Kathleen “Kat” Peters
WASH Certificate Program Coordinator
Research Administrative Assistant, CGSW
Kat Peters has more than 25 years of experience working in the public, private and academic sectors. She has been working in public health since 2000 and at the Rollins School of Public Health since 2007. She currently supports the faculty and research staff of the Center for Global Safe Water, Sanitation and Hygiene (WASH) as the Research Administrative Assistant. She is also the WASH Certificate Program Coordinator. Please contact her at kpeter5@emory.edu if you are a currently matriculating or future RSPH student and would like information about the WASH Certificate Program or would like more information about the CGSW.
CGSW research staff are highlighted on the research program websites of their particular faculty mentors and supervisors.
CGSW Fellows include the doctoral and post-doctoral trainees working with CGSW Faculty. Their biographies and research interests are listed below. There are also many undergraduate and masters students working on research projects with CGSW Faculty. For more information about CGSW students, please click here.
Sabrina Haque, MPH is a pursuing a PhD in Environmental Health Sciences. She is interested in impact evaluation, policy, and implementation science of poverty reduction and development programs in low- and middle-income countries. She currently works on applying implementation science theory and methods to water, sanitation, and hygiene research and leads an evaluation on the delivery of household water filters in rural Rwanda.
Frederica (Freddy) Lamar, PhD, MSPH passed her dissertation defense and was awarded a PhD in Environmental Health Sciences.

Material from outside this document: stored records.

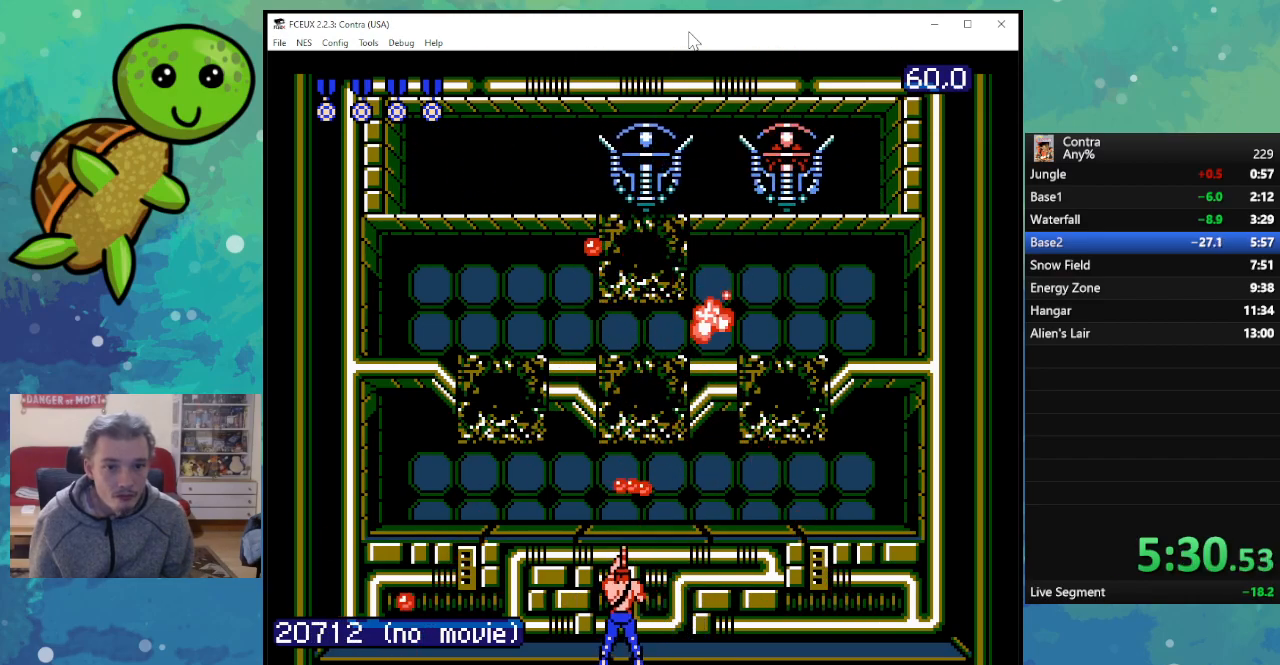
{"buttons": ["B"], "events": [[17, "DPAD_RIGHT", "down"], [100, "B", "down"], [150, "DPAD_RIGHT", "up"], [183, "B", "up"], [283, "B", "down"], [383, "B", "up"], [483, "B", "down"]]}
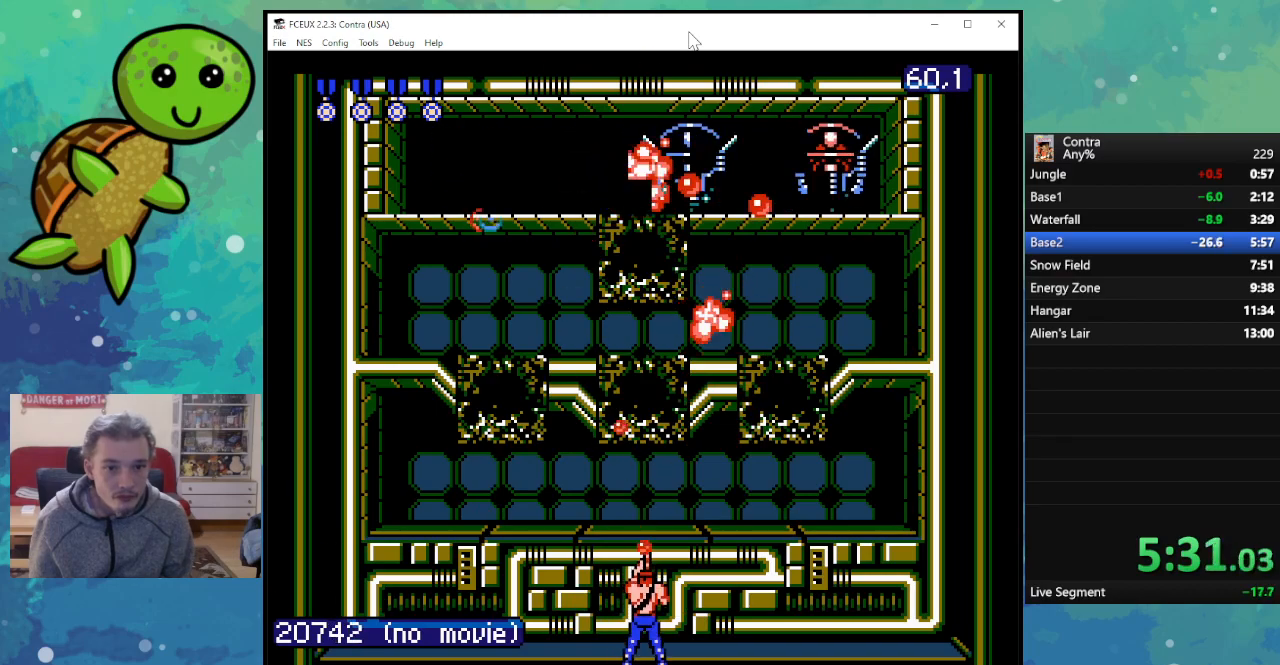
{"buttons": ["DPAD_LEFT"], "events": [[83, "B", "up"], [117, "DPAD_RIGHT", "down"], [200, "B", "down"], [267, "DPAD_RIGHT", "up"], [283, "B", "up"], [383, "DPAD_LEFT", "down"]]}
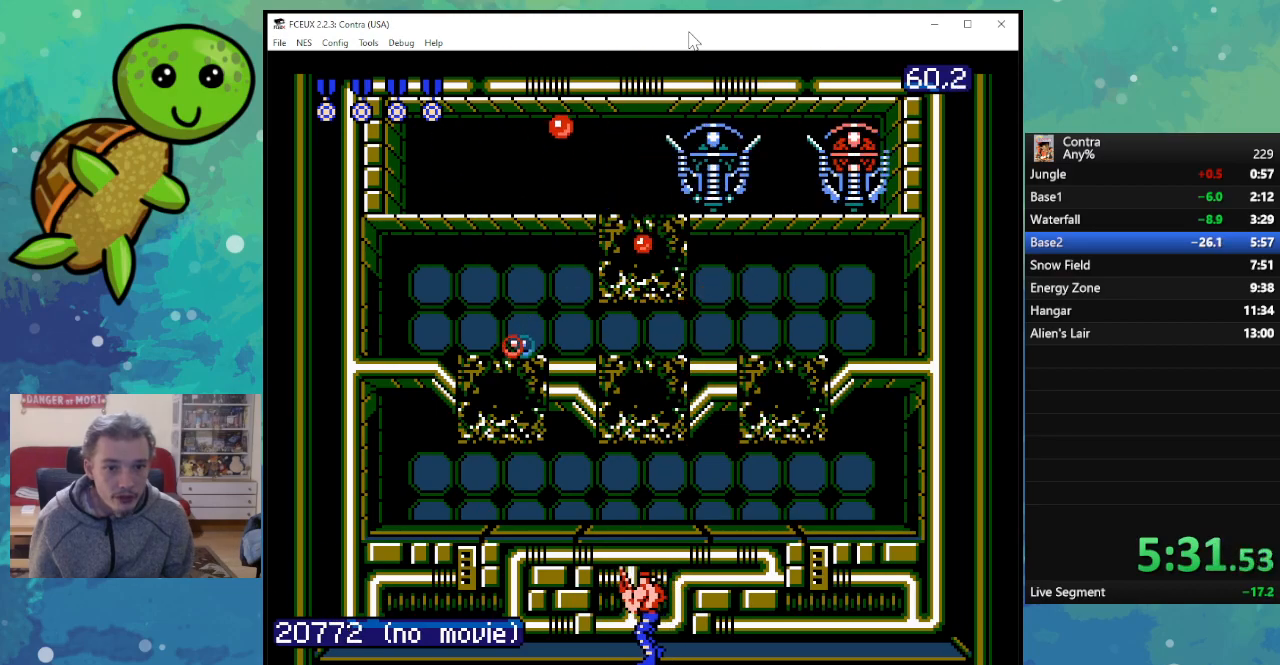
{"buttons": [], "events": [[400, "B", "down"], [400, "DPAD_LEFT", "up"], [483, "B", "up"]]}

She is interested in the intersection of WASH and behavior change interventions in low and middle income countries. She is working on formative research in Mozambique exploring childhood exposure to chicken feces and opportunities for interventions. Dissertation title: ChickFlows in Maputo, Mozambique: High-risk Behaviors, Management Practices, and Pathways for Childhood Exposure to Enteropathogens from Chickens.
Freddy will be transitioning to the FIRST program at Emory as part of her postdoctoral training.
Sydney Hubbard was awarded her Ph.D in Environmental Health Sciences. She is interested in water and sanitation in urban and peri-urban settings in resource-limited countries. She holds a BS in Biology from the University of Dayton and a MPH in Epidemiology from Emory. She is currently working with Dr. Karen Levy on a study that examines the impact of household drinking water quality on the gut microbiome of infants in Peru.
Julia Sobolik, MS, MPH was awarded her PhD in Environmental Health Sciences with interests in food safety, enteric diseases, and environmental microbiology in both domestic and international settings. She is particularly interested in norovirus exposure pathways in the agricultural farm environment and interventions that reduce infection risk for fresh produce consumers. She will continue her work as a post doctoral fellow at London School of Hygiene and Tropical Medicine.
Hemali Oza, MS is pursuing a PhD in Environmental Health Sciences. She is interested in how to quantify climate resilience and how resilience intersects with WaSH, nutrition, and agriculture. She is currently working with Revitalizing Informal Settlements and their Environments (RISE) to measure resilience in the context of urban Indonesia and Fiji. Hemali is also working with CARE to identify ways to assess outcome resilience and sustainability of the ongoing Resilience Food Security Activity (RFSA), Titukulane, in Malawi.
Courtney Victor, MPH is pursuing a PhD in Environmental Health Sciences. She is interested in improving environmental exposure assessment in WaSH research using multiple methodological approaches (i.e., laboratory analysis and infectious disease modeling).